Stop Gentrifying Our Things
Why can't we have nice things? Why must everything we come up with or create be taken, made popular and we (black women in particular) are never given credit? It's not just dances either. It's music, style, phrases, and slowly, but surely, even food. I'm talking about Black Culture. The culture that makes us who we are and defines us as a race. You couldn't tell by looking at it but our style and overall way of living is the most sought after, profited from, and copied more then any other race. You wouldn't think so because unless Becky or one of the Kardashians are rocking it, it's considered ghetto or down right cheap.
Of course not Gabby because they never do. From the Nae Nae, gold hoop earrings, cornrows, and gold teeth, all things that were deemed ratchet (they're using that now too) are cool and popular because Khloe Kardashian started calling them hoochie hoops MA'AM!!!! Don't you know we've been wearing hoop earrings from the beauty supply store for years? I guess they feel like they have to play the role in order to impress the black men they date (we will be getting to that at another time). But seriously, there is nothing worse then seeing something we came up with, mostly out of boredom or pure fun, be taken and considered hip all because white people discovered it. What's worse is that the rightful people are never credited.

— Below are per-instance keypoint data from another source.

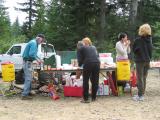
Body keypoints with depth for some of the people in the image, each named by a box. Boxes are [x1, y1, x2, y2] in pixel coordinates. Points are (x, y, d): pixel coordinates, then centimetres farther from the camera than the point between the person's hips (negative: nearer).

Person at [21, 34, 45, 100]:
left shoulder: (34, 43, 18)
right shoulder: (33, 43, -15)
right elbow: (31, 54, -25)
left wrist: (39, 59, 14)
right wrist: (37, 59, -14)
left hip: (28, 62, 11)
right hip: (27, 62, -11)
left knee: (29, 78, 17)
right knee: (28, 79, -11)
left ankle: (28, 92, 26)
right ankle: (24, 95, -10)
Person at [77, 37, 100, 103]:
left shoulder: (81, 48, 13)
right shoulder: (94, 47, 25)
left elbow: (80, 59, 11)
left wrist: (79, 64, 32)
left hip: (88, 64, -4)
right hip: (97, 63, 4)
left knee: (85, 81, 4)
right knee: (95, 81, 12)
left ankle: (86, 98, 4)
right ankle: (94, 97, 19)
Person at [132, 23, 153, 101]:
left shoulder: (138, 40, -15)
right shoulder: (149, 40, 2)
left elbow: (134, 49, -5)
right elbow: (151, 50, 9)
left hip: (140, 61, -5)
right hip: (147, 61, 6)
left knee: (140, 78, -1)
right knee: (144, 78, 12)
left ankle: (140, 96, 0)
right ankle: (142, 94, 19)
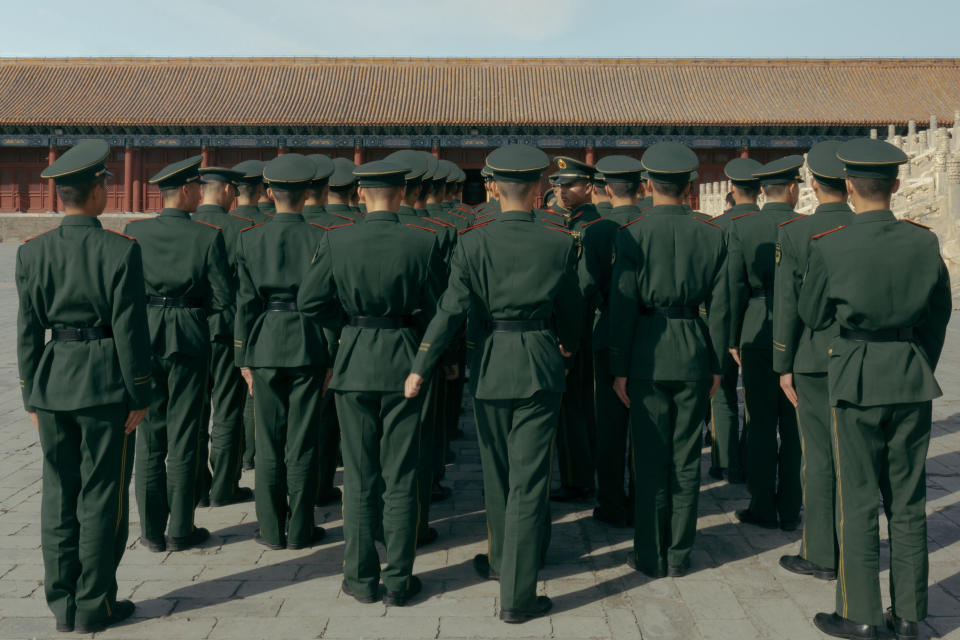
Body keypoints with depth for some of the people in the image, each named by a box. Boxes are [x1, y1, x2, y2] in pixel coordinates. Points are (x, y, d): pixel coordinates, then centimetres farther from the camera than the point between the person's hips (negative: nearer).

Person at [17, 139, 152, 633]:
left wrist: (32, 397, 11)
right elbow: (130, 330, -12)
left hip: (52, 384, 5)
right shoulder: (121, 251, -12)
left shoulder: (32, 253, 1)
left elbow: (27, 330, 3)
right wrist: (140, 395, -4)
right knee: (101, 498, 6)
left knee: (59, 494, 14)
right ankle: (94, 607, 15)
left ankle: (62, 604, 24)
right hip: (106, 384, -4)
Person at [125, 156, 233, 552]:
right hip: (190, 340, -2)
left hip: (143, 336, 2)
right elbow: (223, 298, -7)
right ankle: (181, 530, 13)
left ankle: (151, 530, 16)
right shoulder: (208, 236, -7)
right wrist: (215, 332, 10)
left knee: (148, 436, 10)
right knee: (183, 437, 5)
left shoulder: (134, 232, 0)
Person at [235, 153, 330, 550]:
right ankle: (300, 531, 14)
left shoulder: (251, 238, -1)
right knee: (302, 442, 6)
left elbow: (245, 302, -1)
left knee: (268, 442, 10)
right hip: (308, 346, -1)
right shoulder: (320, 238, -5)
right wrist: (332, 356, 4)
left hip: (265, 345, 1)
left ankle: (272, 530, 17)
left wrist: (243, 357, 6)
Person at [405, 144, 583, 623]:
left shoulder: (472, 242, -7)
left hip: (490, 365, 1)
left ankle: (501, 560, 40)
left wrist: (420, 368, -5)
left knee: (496, 474, 20)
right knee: (529, 482, 3)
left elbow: (451, 310, -11)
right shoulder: (558, 244, -5)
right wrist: (566, 345, 26)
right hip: (540, 367, -1)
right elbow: (572, 309, 5)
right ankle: (516, 596, 7)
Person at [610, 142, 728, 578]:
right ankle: (679, 554, 20)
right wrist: (716, 363, 11)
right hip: (695, 351, 3)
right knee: (686, 458, 11)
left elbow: (622, 305, -9)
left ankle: (650, 555, 14)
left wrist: (619, 368, -3)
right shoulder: (711, 235, 0)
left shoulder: (632, 234, -8)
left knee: (650, 457, 6)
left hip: (648, 352, -2)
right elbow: (720, 307, 2)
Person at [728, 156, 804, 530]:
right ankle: (789, 511, 17)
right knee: (795, 427, 9)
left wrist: (733, 338, 4)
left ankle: (763, 509, 14)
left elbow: (735, 285, -3)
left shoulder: (741, 226, -3)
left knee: (760, 425, 8)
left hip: (758, 334, 0)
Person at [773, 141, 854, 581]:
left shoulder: (794, 233, -9)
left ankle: (821, 555, 12)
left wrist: (783, 366, -1)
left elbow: (786, 305, -9)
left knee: (819, 457, 4)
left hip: (815, 359, -3)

Who can forget that one time that Miley Cyrus decided to rebel and become a hip hop star? You know when she was twerking on stage and everybody lost their mind because where on earth did this new, provocative dance come from. Every black person alive had the Emoji confused face because clearly people didn't realize that "Back That Thing Up" was a hit and the Twerk Team had been dominating Youtube for years. It was so bad that Beyonce' started twerking on her tour just to prove a point. WHERE HAVE YALL BEEN THIS WHOLE TIME? So of course when nobody took the bait, Miley abandoned her Hip Hop roots and went back to her peaceful, white woman life. According to her, the rap life is way too vulgar for her liking. Oh girl, save it.
It really bothers me that Peaches Monroe will never be given her just do for creating the popular phrase "On Fleek". Who would have known that a random cell phone video she took of herself complimenting her eyebrows would take off and make so many people so much money? People were going around using this phrase and not even knowing where it came from. Prime example, Khloe K, a repeat culture vulture, said it on camera and when asked where it came from, she gave a blank stare and made up something. But who cares? Peaches is black woman which makes her fair game for profit, right?
These days, whenever a challenge takes off on social media or black people are spotted creating dope things, there is a rush to protect their creations and their brand. People are quick to tell creators to copyright their products, get business licenses, and hire lawyers. It's time we get credit for the content that we create. It's not right. Even when we do get our credit, it's always watered down to make people feel more comfortable.
In the future, let's make sure to do our part and help protect our content creators. Even if it's just shouting them out on Twitter or Facebook, it's important that they be recognized for their creativity. I refuse to let another gem like "Bye Felicia" be watered and gentrified so much that people can't even remember what movie it's from, why it was said, and who said it. You can thank the Kardashian's for that as well.